Gather every line in the records that contains the string "Portaria", matching case exactly.

## RECORDS SUPPLIED
☆ ☆ ☆ ☆ ☆

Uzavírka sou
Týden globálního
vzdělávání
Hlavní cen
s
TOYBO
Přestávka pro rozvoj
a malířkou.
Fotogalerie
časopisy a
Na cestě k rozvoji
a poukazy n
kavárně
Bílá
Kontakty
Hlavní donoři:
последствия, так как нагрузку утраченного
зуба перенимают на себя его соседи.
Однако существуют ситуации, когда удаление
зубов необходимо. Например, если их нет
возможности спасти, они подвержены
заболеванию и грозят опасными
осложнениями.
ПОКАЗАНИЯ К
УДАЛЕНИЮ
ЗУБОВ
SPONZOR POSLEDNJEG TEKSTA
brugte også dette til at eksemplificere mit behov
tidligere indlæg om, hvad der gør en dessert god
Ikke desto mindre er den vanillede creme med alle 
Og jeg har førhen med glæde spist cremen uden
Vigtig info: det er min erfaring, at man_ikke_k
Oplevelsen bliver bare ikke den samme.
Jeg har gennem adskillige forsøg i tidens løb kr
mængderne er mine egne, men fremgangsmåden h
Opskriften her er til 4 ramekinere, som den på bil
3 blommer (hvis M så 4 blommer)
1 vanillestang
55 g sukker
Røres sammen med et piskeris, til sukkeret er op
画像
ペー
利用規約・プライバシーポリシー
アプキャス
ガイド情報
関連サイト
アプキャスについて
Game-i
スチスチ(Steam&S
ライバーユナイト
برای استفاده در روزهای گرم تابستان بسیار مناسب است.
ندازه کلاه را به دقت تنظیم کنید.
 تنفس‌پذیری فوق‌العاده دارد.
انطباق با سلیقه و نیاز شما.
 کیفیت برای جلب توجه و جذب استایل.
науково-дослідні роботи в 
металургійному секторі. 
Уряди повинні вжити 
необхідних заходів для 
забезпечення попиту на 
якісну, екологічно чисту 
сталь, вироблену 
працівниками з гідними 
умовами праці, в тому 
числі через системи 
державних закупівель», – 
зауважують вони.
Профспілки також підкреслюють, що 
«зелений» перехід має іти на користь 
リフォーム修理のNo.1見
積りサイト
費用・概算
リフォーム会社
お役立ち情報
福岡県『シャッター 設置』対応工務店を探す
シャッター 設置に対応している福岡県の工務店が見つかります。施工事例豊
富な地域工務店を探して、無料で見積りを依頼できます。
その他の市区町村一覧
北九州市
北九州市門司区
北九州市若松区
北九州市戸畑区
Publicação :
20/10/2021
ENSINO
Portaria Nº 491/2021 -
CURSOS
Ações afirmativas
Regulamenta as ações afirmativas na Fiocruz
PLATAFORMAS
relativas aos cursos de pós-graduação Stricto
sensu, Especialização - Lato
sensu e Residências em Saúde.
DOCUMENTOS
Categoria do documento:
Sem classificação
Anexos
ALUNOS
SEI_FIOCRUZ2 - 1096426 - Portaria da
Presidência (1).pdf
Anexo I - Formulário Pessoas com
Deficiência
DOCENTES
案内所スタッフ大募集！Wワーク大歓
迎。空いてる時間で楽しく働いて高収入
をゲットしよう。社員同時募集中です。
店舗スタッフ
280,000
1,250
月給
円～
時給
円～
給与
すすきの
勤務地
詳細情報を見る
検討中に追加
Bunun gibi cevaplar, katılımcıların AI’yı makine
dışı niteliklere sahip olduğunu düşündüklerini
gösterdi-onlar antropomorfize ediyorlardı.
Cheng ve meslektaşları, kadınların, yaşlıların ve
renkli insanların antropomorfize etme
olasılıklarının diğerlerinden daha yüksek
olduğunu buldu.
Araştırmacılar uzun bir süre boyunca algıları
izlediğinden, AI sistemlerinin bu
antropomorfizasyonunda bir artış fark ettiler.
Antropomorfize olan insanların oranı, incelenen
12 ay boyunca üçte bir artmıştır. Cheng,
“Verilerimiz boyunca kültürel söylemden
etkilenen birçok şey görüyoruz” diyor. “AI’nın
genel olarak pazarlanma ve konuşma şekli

☆ ☆ ☆ ☆ ☆

## SOLUTION FOR THIS TASK
Portaria Nº 491/2021 -
SEI_FIOCRUZ2 - 1096426 - Portaria da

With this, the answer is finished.